** Task details **
Report the number of lines below in which the word "without" occurs. Nothing else is needed.

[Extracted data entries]

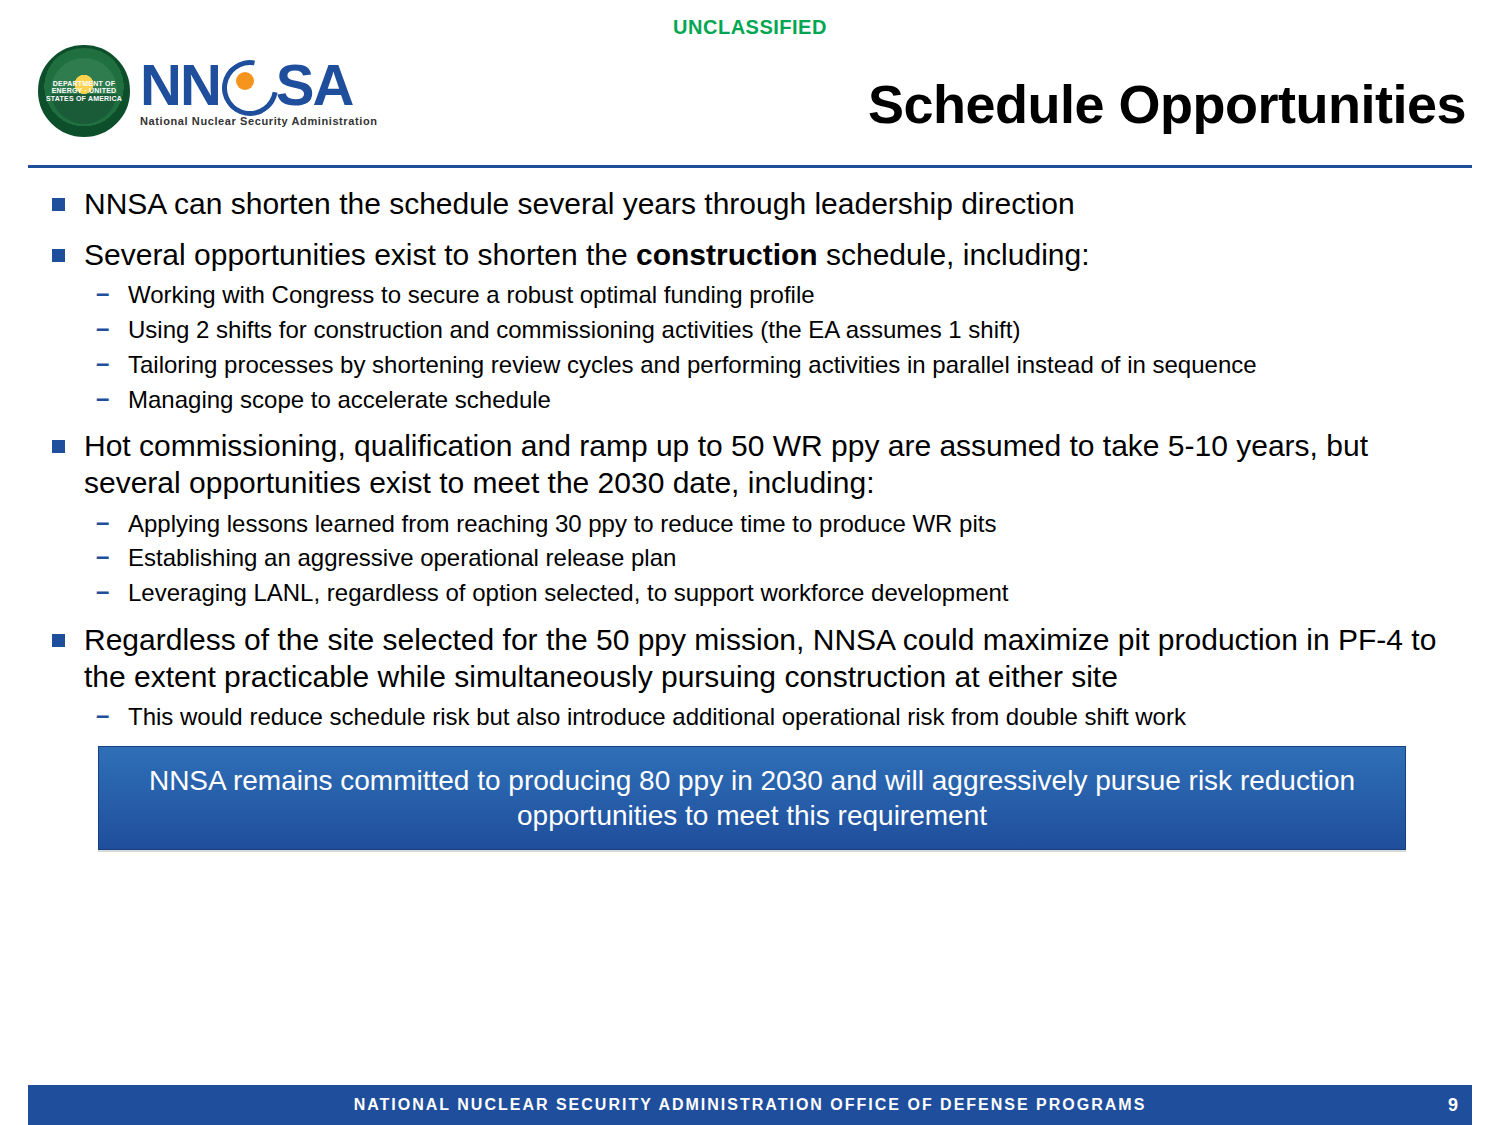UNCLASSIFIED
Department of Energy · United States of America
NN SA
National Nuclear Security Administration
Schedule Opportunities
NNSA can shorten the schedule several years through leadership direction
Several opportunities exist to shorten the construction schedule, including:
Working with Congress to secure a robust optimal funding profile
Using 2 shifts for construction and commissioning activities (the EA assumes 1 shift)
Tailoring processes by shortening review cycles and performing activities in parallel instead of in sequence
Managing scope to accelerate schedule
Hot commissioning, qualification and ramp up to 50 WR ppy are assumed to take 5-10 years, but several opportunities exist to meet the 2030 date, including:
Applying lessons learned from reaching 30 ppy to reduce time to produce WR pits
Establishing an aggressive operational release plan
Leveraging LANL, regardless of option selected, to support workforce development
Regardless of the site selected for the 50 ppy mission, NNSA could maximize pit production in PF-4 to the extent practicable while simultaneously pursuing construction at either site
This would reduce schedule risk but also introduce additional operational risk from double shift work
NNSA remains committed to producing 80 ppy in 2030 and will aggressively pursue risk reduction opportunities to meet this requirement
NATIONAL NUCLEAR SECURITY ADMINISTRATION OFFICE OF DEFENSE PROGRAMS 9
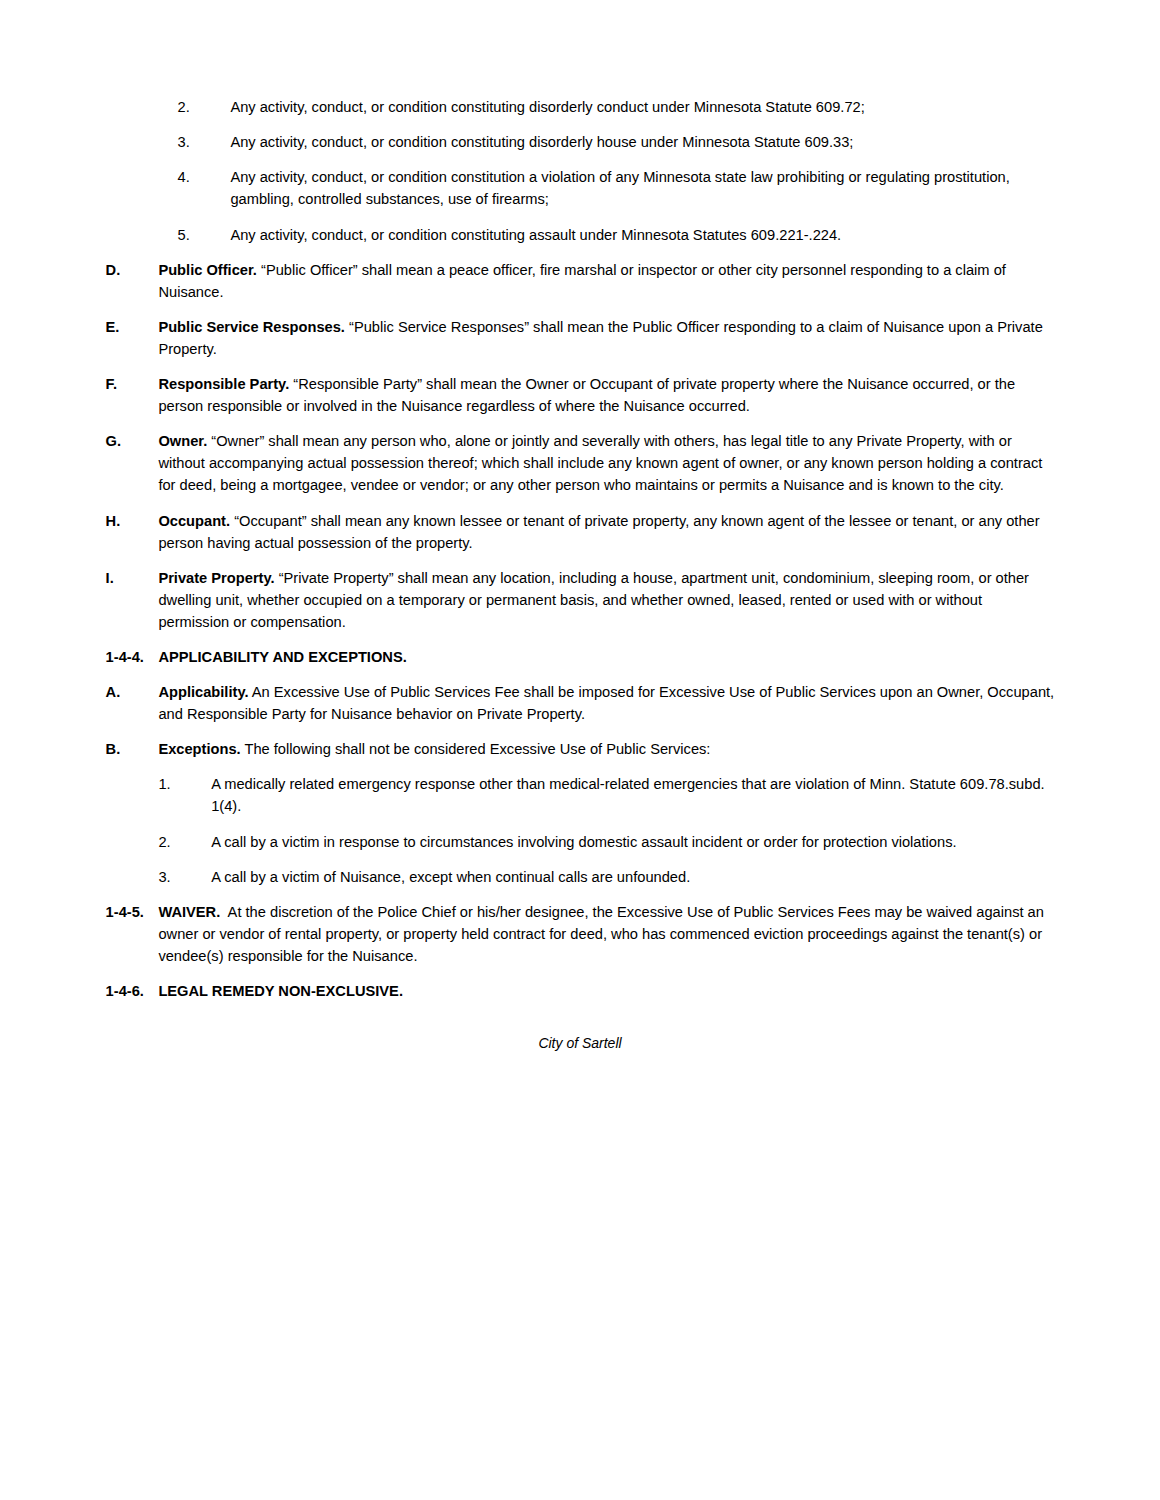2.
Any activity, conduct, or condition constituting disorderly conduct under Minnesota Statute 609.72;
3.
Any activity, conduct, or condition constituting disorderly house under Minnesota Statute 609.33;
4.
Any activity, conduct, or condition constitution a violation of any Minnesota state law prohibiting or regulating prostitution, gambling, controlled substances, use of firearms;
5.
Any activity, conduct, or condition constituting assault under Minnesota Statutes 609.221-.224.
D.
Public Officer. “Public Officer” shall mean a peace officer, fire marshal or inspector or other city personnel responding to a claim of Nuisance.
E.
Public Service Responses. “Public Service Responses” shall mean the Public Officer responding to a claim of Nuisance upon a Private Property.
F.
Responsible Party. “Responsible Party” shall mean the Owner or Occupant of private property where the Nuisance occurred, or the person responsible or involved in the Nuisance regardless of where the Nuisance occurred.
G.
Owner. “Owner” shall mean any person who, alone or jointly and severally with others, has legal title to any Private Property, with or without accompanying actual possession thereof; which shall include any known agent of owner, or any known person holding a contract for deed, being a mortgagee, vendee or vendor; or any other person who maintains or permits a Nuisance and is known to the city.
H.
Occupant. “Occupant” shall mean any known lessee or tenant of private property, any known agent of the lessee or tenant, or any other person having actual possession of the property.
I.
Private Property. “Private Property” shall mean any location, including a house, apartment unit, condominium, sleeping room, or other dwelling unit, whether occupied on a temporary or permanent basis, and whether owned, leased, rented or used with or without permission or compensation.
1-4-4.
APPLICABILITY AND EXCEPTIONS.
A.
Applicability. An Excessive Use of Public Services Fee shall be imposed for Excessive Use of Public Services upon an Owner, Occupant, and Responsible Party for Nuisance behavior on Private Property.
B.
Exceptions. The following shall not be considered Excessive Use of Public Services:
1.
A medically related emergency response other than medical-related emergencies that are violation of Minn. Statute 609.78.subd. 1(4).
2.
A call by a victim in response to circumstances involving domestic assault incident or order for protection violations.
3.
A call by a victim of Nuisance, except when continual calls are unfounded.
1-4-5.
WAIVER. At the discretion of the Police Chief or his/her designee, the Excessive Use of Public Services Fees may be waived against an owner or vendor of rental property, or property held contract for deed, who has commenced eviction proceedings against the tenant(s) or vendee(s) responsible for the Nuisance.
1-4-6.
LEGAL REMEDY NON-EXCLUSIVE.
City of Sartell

** Answer box **
2